Benbow Bullock, sculptor

FACT SHEET

After graduating from Wesleyan University, he learned gas welding at UC San Francisco extension with Mel Henderson and MIG welding at the San Francisco Art Institute with David Anderson. Working on steel, silicon bronze, aluminum and stainless steel, Bullock quickly developed an affinity for the simple elegance of hard edge geometric constructivism as his preferred form of sculpture.

Recently Benbow is immersed in a series of highly burnished silicon bronze and stainless steel endless columns. The first in this series was a 12’H bronze “Tournesol Sauvage!”, completed in 1998, which now is in a new sculpture park overlooking the historic Susquehanna River in Pittston, Pennsylvania. This was followed by two more silicon bronze columns “Heroic Encounter” 24’H in the permanent collection of The Chicago Athenaeum Sculpture Park. And a 16’H “Darwin’s Bulldog” installed on the passenger entrance to MetroWest commuter station, Schaumburg, Illinois. In November, 2001 his 32’H burnished stainless steel “Homage to Brancusi” was placed in the entry of the new Chianti Park in Tuscany near Sienna.

"Polaris & Beyond", a similar 32’H burnished stainless steel endless column has been installed in a private collection in the Sierra foothills. The sculpture is sited on a hillside location in alignment with south-north coordinates of a 45’ diameter Chartes-style labyrinth pointing to true North with the snow capped Sierra Nevadas in the distance in the day and the north star at night.

August, 2004 "Ode to the Snark" Bullock's 50'H burnished stainless steel endless column sculpture was installed on the roof sculpture garden of the Oakland Museum, in their permanent collection. The Snark was the bane of Jack London's sailboat, where he lived and worked while while staying in Oakland, before sailing to the South Pacific. In the Good Old Days he could have seen Ode to the Snark from Heinhold's First and Last Chance Saloon, on the Estuary!

Bullock’s web site : artnut.com has attracted the attention of many viewers while surfing the internet, including those mentioned above. Photographs and more information on "Endless Columns" can be found by clicking on “recent” on his home page. Also on the web site are links to over 600 sculpture parks and gardens worldwide. He has visited and/or has work in many of them.

Early summer 2002, two new “N” shaped burnished stainless steel sculptures were air freighted from SFO to Heathrow, and delivered to The Pride of the Valley Sculpture Park in Surrey, 40 miles southwest of London.
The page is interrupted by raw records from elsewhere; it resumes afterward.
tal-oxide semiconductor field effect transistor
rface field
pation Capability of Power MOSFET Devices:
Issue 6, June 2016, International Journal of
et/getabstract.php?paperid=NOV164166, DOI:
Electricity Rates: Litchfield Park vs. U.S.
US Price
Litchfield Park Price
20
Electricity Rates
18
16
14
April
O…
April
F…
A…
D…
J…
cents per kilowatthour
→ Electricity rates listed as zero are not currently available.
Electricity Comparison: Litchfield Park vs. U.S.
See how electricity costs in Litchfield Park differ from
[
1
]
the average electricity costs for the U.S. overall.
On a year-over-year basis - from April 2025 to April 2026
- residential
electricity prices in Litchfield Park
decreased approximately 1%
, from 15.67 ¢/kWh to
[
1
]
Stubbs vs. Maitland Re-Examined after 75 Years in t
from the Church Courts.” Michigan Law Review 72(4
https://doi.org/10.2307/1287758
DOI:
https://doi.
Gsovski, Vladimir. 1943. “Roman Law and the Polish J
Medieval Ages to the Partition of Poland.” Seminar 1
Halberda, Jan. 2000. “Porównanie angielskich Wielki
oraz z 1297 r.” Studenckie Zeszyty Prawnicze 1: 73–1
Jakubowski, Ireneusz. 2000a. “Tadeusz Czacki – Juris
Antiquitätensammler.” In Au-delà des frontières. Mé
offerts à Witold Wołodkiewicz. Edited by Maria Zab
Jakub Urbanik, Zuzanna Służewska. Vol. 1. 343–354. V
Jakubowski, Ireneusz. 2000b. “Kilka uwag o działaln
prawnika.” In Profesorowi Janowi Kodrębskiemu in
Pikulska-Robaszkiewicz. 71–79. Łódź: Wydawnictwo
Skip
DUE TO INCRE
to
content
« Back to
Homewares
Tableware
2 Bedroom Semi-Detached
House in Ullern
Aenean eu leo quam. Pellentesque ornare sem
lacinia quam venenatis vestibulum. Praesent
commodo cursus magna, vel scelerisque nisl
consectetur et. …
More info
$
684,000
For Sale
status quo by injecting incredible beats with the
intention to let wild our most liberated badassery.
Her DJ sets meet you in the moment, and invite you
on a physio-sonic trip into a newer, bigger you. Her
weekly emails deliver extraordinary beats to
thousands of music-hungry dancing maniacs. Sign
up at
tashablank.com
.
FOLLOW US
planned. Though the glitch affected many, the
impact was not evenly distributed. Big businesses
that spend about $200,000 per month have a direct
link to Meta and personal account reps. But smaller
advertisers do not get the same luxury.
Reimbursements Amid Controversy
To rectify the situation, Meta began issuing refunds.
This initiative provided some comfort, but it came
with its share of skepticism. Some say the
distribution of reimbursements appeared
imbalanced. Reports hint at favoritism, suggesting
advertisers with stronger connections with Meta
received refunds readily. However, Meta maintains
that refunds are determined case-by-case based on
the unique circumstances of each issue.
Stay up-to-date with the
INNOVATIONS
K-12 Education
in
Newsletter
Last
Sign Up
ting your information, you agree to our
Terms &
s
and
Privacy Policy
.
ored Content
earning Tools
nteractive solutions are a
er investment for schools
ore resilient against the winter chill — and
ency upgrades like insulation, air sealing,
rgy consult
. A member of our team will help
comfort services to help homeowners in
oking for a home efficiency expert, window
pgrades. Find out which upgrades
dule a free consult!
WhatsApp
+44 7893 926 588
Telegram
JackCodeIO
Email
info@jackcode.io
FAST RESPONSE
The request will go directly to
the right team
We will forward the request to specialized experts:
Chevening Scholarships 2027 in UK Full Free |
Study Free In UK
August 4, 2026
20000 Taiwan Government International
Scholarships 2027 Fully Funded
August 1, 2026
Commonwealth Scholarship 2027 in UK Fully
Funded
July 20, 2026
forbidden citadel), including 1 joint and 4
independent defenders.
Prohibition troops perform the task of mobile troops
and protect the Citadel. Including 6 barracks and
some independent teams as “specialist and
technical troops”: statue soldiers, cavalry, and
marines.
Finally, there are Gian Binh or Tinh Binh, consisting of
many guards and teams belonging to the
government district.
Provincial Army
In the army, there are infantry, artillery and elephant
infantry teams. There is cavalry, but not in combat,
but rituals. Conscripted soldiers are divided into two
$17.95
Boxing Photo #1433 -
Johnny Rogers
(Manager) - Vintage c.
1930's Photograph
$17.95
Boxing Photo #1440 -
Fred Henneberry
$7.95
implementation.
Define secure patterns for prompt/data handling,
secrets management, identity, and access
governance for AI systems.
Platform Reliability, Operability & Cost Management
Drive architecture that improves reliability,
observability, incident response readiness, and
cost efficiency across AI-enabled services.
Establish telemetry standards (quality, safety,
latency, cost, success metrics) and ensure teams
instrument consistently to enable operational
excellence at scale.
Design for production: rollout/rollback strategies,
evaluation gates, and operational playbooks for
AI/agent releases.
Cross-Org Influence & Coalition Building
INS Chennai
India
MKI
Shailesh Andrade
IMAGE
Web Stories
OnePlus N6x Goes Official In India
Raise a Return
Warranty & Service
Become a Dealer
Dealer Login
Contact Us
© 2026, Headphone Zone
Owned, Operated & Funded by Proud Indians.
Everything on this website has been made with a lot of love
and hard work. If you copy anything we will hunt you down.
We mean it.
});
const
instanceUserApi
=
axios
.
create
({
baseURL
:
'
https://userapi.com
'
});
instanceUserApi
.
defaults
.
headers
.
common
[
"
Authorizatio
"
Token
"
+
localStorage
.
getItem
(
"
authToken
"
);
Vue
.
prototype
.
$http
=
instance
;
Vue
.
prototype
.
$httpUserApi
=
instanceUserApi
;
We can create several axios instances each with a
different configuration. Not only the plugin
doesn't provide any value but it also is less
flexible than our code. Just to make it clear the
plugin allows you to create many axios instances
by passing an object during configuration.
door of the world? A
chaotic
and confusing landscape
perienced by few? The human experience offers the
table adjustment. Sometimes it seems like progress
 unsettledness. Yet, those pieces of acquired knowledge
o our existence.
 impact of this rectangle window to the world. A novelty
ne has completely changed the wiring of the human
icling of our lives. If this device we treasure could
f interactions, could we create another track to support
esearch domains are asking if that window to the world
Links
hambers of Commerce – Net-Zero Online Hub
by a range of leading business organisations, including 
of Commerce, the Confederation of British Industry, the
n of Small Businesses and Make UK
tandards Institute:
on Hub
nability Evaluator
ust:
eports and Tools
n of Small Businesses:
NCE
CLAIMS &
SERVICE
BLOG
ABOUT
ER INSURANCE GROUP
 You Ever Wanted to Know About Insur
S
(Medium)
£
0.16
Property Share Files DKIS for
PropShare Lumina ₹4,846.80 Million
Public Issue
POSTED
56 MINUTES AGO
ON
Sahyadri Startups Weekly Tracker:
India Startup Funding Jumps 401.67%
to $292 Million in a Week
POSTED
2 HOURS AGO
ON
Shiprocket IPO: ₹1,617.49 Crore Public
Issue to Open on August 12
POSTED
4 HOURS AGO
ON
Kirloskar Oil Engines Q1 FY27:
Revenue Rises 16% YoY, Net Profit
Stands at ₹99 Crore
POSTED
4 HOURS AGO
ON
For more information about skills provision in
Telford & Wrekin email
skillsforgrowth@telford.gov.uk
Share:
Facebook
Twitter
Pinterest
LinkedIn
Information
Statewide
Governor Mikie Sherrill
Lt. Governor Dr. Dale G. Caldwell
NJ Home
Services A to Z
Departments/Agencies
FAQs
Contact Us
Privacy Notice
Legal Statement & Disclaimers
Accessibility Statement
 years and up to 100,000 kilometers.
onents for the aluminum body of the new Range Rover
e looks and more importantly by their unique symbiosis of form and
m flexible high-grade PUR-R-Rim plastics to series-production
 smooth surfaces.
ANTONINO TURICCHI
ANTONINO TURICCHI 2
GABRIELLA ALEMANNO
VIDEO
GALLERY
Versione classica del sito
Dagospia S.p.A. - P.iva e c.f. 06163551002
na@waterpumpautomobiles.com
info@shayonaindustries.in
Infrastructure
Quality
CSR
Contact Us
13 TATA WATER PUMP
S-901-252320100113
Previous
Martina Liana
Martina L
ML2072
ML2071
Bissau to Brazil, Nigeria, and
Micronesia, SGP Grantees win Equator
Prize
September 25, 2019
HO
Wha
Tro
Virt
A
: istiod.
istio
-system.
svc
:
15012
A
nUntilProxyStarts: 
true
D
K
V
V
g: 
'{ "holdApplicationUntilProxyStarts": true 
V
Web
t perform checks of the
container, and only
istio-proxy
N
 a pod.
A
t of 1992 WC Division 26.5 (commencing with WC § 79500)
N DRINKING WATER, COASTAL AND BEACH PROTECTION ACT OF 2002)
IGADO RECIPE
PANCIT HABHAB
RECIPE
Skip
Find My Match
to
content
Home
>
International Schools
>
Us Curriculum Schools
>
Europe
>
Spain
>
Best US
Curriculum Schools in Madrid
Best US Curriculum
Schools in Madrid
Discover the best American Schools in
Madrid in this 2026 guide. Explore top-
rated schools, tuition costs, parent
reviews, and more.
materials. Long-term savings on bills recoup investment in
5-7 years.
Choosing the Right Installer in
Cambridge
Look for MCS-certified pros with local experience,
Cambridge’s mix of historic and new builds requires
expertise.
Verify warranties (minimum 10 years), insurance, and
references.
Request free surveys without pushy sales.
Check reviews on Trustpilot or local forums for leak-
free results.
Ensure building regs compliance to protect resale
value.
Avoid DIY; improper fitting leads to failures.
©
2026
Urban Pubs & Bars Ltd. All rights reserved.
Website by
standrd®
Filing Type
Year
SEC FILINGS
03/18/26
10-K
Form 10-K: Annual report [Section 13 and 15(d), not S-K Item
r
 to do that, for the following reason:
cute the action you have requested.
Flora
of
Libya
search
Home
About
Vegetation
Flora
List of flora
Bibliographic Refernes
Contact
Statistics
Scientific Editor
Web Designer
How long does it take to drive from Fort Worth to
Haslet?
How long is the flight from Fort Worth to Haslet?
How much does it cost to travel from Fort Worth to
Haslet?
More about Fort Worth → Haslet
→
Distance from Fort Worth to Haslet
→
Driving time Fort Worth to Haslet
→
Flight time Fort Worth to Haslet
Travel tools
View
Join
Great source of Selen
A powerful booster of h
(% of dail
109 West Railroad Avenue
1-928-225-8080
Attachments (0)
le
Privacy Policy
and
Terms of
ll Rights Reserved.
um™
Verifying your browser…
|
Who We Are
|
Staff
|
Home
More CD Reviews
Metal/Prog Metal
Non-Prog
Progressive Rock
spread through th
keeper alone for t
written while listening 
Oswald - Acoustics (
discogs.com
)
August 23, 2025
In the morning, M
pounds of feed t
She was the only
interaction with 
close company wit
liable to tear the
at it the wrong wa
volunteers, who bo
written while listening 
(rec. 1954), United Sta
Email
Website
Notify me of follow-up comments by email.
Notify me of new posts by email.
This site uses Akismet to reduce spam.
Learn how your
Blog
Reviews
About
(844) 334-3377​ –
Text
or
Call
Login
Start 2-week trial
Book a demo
Bullock says “To me sculptures are abstract sundials. Sculpture fascinates me because you can walk around it or through it in some cases. There is no beginning or end like music. Sculptures have a life of their own, casting shadows that change in shape and length daily, and with the changing seasons. Some shadows are influenced by overhead clouds, reflections from bodies of water, buildings, trees, leaves, people passing by, and even wind blown paper and other detritus.”

Another aspect of sculpture that can be enjoyed is its sincerity. Painting and drawing require the use of illusion to create another dimension. Perspective allows the mind to imagine the appearance of depth. Sculpture achieves the direct reality of physical space without simulation.

In parallel with the fabrication of endless columns, he is adding to his semaphore series of sculptures. These sculptures are influenced by railroad signals that use signal arms of various shapes and colors and positions to control traffic. The series started in 1985 with “My Mother Was a Jazz Singer” and now numbers over 16 semaphore aspects. Each is one of a kind. The most recent in the semaphore series are “Wabash Cannonball” and “Deval Tower”.

His work has been influenced by his travels to architectural, archaeological and historic sites worldwide. Knossos, Delphi and Mycenae; and Hattusas an ancient Hittite city on the Anatolian Plain that predates the Argolid. In the Salisbury plain he has visited Avebury, Silbury, Knowlton Circles and of course, Stonehenge. Not to mention the megalithic alignments at Carnac in Brittany which he will visit again this Autumn. He has not missed the raked white gravel gardens of Kyoto, the stupas of Ayutthaya; nor the Bories at Gordes.

His sculptures are in private and public collections worldwide: AT&T; Di Rosa Preserve, Napa Valley; The Oakland Museum of California; Europas Parkas, Vilnius, Lithuania; Drechtoevers Sculpture Park, Zwijndrecht, Holland; Grounds for Sculpture, Hamilton, NJ and a public park overlooking the Mediterranean, at Beaulieu-sur-mer, France. And Hakone Open-air Museum in the foothills of Mt. Fujiyama has two of his sculptures. August 2004 Bullock's 50 foot "Ode to the Snark" was installed in the permanent collection of the Oakland Museum. The Snark joins 2 other Bullock sculptures in their collection, "Meknes" and "Elsewhere".